# Ed's Applewein Using Black Label Apple & Lime Juice



## brewlikeanex (16/8/12)

Hi first post here
Put down 2x 23L batches of Ed's Apfelwein 14th August
Yeast: craftbrewer dry cider as 1L starter
Primary 1: OG 1062 2 Kg Honey & Aldi juice to 23L
Primary 2: OG 1082 2kg Dextrose & Original Juice Co "Apple + Lime" juice from refrigerated section, kept in environmental temp 2 days prior to "must" prep.

Had first look today, day 3, and honey batch has large bubbles on surface and small bubbles all over the walls and over the honey at the bottom.
Although Dextrose batch has no bubbles on surface, and dextrose crystals on bottom.

The fermentables had been vigorously shaken into solution in the bottles at the environmental temperature of 12 degrees, and the thermostrips are still showing 12.

It's early days in a 4 week intended primary, but I'm wondering:

1) Is Primary 2 too acidic, and can I add anything? I've never used adjuncts or pH balancers.
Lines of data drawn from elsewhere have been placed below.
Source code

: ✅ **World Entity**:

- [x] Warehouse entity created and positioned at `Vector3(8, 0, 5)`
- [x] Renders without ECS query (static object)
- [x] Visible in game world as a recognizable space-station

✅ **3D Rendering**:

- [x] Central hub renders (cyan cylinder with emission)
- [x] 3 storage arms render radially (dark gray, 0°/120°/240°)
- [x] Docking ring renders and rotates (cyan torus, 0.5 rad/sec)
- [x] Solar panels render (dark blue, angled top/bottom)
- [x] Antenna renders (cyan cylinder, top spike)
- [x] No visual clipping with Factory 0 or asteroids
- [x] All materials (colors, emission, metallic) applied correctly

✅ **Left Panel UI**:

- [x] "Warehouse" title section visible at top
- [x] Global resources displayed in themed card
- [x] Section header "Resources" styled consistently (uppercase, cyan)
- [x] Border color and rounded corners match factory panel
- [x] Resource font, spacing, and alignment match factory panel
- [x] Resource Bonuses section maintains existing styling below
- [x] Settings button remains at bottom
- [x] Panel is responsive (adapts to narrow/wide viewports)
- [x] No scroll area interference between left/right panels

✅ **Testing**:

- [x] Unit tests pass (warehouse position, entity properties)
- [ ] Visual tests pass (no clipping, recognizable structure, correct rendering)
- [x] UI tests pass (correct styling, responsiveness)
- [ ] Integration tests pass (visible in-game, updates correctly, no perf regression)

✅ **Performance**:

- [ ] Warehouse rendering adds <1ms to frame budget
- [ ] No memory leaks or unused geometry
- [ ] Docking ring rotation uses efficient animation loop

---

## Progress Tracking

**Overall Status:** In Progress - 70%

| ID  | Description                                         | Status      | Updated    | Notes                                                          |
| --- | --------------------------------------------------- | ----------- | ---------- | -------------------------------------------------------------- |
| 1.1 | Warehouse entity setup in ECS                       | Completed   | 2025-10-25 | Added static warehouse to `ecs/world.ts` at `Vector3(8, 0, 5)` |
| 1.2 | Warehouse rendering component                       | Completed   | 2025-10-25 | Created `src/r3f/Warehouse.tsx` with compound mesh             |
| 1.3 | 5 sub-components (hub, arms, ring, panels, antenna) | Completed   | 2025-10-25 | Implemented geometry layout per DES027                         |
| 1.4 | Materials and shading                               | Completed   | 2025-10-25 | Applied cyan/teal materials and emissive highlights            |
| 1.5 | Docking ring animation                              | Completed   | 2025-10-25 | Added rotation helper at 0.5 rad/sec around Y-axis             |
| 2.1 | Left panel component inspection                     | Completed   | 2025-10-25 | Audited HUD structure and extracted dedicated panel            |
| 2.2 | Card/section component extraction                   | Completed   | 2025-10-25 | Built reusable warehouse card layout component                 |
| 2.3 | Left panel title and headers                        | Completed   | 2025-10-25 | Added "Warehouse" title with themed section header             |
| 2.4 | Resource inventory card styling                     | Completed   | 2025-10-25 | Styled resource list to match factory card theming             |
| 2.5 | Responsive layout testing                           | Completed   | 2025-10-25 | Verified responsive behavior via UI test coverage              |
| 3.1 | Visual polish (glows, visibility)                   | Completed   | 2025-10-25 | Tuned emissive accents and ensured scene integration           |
Intending to blend these primaries and rack onto 500g (boiled, cooled) Frozen berries for a rekorderlig berry & lime type thing to age as well. 
I know it won't be sweet or bubbly.

2) Could adding the berries to Primary 2 instead of secondary be helpful to getting it going?

Cheers R


----------



## kcurnow (16/8/12)

one thing to check is the ingredients listed on the juice containers. If the Original juice co one has any preservatives (E220 etc) in it, then this will generally kill the yeast as many preservatives are anti-microbial.


----------